Camera calibration parameters:
=======
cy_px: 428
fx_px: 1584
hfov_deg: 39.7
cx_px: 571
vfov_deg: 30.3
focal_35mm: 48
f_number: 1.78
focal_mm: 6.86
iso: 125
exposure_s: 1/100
=======
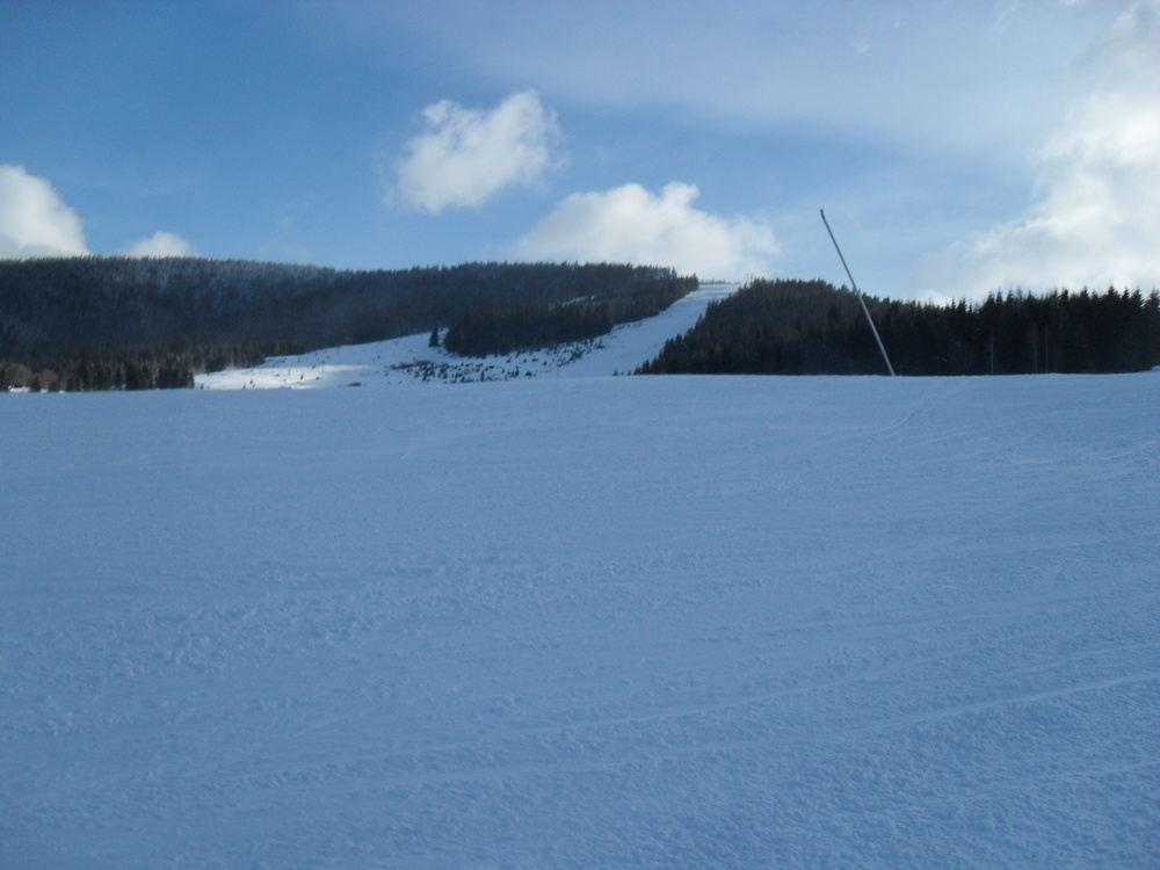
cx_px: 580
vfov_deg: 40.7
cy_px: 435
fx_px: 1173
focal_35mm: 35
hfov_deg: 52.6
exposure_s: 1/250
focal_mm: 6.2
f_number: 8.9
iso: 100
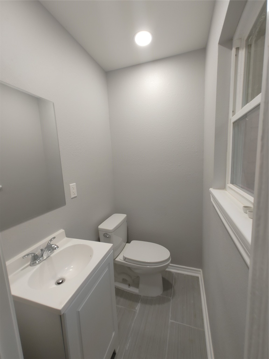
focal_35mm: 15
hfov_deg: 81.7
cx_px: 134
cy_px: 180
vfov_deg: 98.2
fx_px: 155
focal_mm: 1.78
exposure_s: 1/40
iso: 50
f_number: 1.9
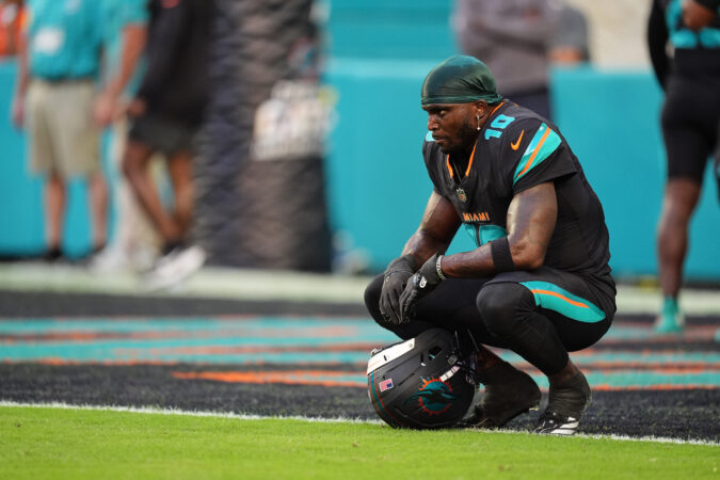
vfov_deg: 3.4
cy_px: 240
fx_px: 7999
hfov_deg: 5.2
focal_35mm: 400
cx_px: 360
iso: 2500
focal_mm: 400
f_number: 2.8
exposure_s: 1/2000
=======
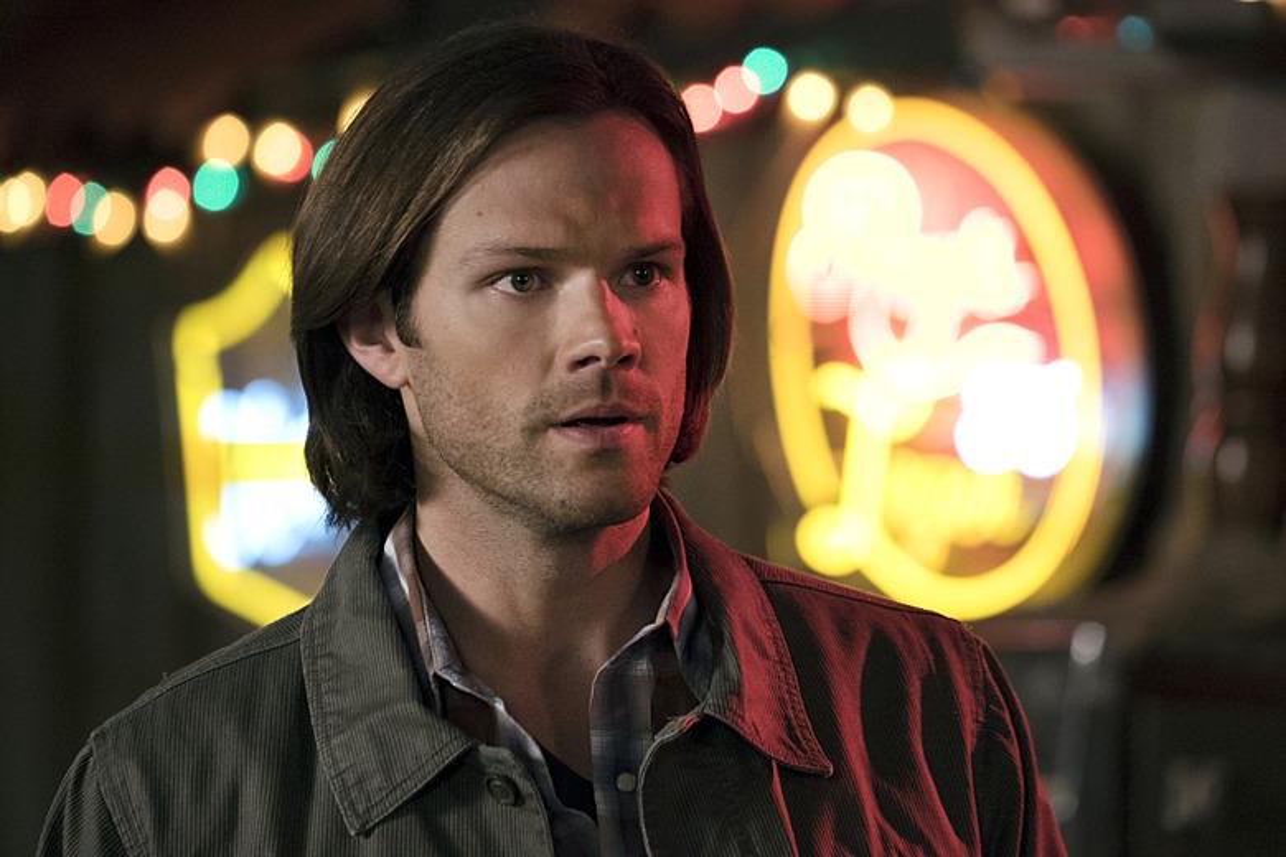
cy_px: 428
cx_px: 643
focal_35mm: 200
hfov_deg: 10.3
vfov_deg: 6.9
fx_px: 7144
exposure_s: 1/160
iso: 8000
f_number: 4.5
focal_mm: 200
=======
**What to produce:** Output should consist of the lines above from the one with "focal_35mm: 15" down to the one with "exposure_s: 1/2000", exact and without pictures.

**Exercise output:**
focal_35mm: 15
hfov_deg: 81.7
cx_px: 134
cy_px: 180
vfov_deg: 98.2
fx_px: 155
focal_mm: 1.78
exposure_s: 1/40
iso: 50
f_number: 1.9
vfov_deg: 3.4
cy_px: 240
fx_px: 7999
hfov_deg: 5.2
focal_35mm: 400
cx_px: 360
iso: 2500
focal_mm: 400
f_number: 2.8
exposure_s: 1/2000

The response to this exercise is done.